- WHAT THIS TASK INVOLVES: Pull out every line in the entries below that contains the string "Toast", matching case exactly.

- MATERIAL SUPPLIED:
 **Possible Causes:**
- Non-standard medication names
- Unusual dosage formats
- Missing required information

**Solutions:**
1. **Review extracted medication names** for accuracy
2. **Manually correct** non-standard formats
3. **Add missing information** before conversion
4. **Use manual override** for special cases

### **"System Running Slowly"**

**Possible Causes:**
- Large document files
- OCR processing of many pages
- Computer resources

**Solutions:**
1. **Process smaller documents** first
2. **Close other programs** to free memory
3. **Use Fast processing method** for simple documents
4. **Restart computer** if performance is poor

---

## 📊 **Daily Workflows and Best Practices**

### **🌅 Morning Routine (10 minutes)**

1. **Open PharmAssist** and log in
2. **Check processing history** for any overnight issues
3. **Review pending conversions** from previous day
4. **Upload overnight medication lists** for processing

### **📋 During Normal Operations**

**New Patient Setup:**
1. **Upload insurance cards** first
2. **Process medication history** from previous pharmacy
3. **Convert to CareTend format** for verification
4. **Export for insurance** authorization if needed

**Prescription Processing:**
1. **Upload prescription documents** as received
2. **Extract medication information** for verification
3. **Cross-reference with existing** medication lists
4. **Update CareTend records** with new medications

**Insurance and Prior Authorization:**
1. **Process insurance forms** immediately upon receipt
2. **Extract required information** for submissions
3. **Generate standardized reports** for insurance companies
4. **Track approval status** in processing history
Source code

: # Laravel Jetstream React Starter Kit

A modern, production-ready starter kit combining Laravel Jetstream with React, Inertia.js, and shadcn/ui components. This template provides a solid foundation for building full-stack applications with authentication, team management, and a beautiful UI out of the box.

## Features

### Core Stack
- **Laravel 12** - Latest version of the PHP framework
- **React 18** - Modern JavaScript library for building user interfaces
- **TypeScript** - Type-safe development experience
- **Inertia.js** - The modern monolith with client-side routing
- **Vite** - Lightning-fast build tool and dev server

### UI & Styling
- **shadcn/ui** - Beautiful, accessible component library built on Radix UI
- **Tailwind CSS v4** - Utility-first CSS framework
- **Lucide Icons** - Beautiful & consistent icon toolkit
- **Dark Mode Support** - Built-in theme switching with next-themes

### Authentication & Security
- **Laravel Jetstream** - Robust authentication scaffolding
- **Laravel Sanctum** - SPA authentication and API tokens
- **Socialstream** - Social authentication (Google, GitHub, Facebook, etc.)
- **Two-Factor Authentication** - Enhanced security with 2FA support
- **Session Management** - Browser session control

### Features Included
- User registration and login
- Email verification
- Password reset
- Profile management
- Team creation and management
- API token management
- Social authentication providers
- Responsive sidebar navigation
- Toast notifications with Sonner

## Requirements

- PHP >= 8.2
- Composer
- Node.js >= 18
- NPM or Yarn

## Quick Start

* * *

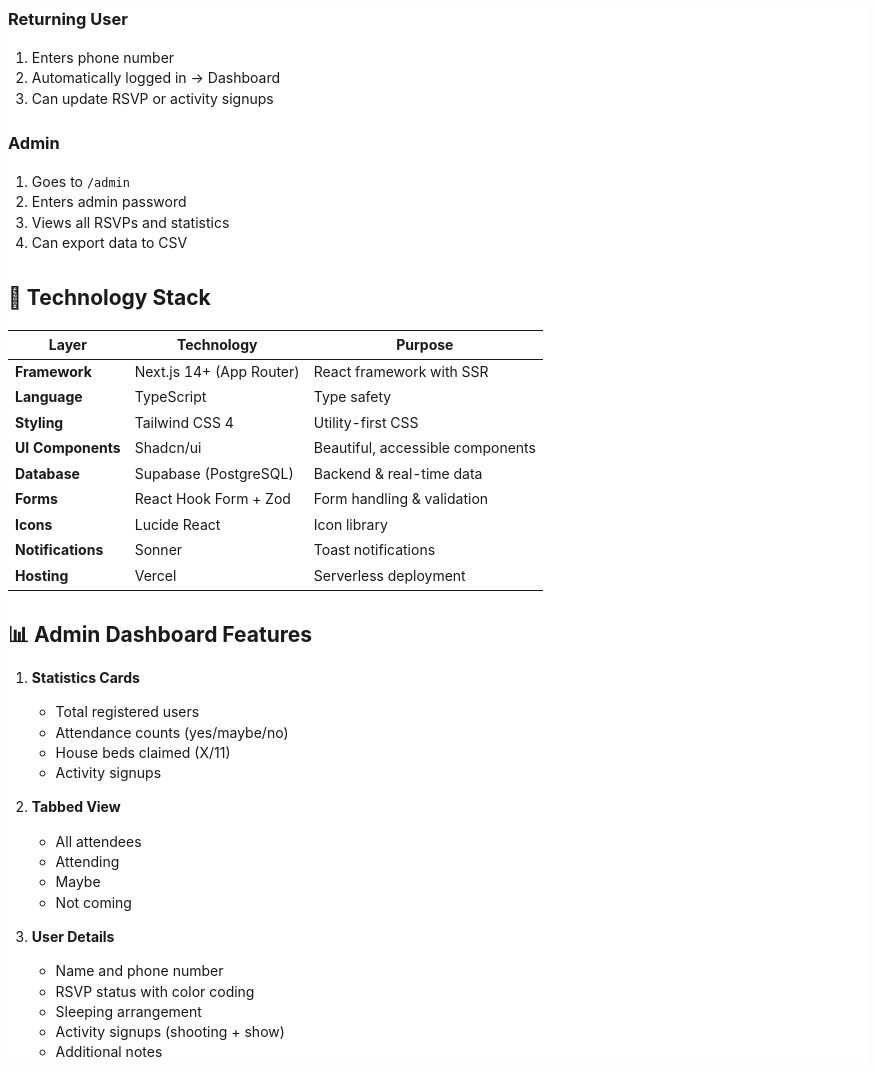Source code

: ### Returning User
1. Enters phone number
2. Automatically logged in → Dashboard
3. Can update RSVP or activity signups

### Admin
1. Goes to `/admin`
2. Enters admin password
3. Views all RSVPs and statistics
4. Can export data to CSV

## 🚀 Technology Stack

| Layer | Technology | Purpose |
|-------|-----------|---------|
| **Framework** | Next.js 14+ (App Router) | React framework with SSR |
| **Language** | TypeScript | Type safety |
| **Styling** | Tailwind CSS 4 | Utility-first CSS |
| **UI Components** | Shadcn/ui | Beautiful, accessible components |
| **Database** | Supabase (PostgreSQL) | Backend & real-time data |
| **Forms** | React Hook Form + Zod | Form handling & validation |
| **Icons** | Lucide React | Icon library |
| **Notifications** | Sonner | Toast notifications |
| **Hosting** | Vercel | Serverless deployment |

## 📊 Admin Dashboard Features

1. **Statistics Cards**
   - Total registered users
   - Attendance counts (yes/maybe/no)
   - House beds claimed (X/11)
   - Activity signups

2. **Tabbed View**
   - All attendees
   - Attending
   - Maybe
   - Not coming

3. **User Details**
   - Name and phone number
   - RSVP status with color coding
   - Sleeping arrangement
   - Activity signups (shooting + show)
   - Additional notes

- OUTPUT OF THE EXERCISE:
- Toast notifications with Sonner
| **Notifications** | Sonner | Toast notifications |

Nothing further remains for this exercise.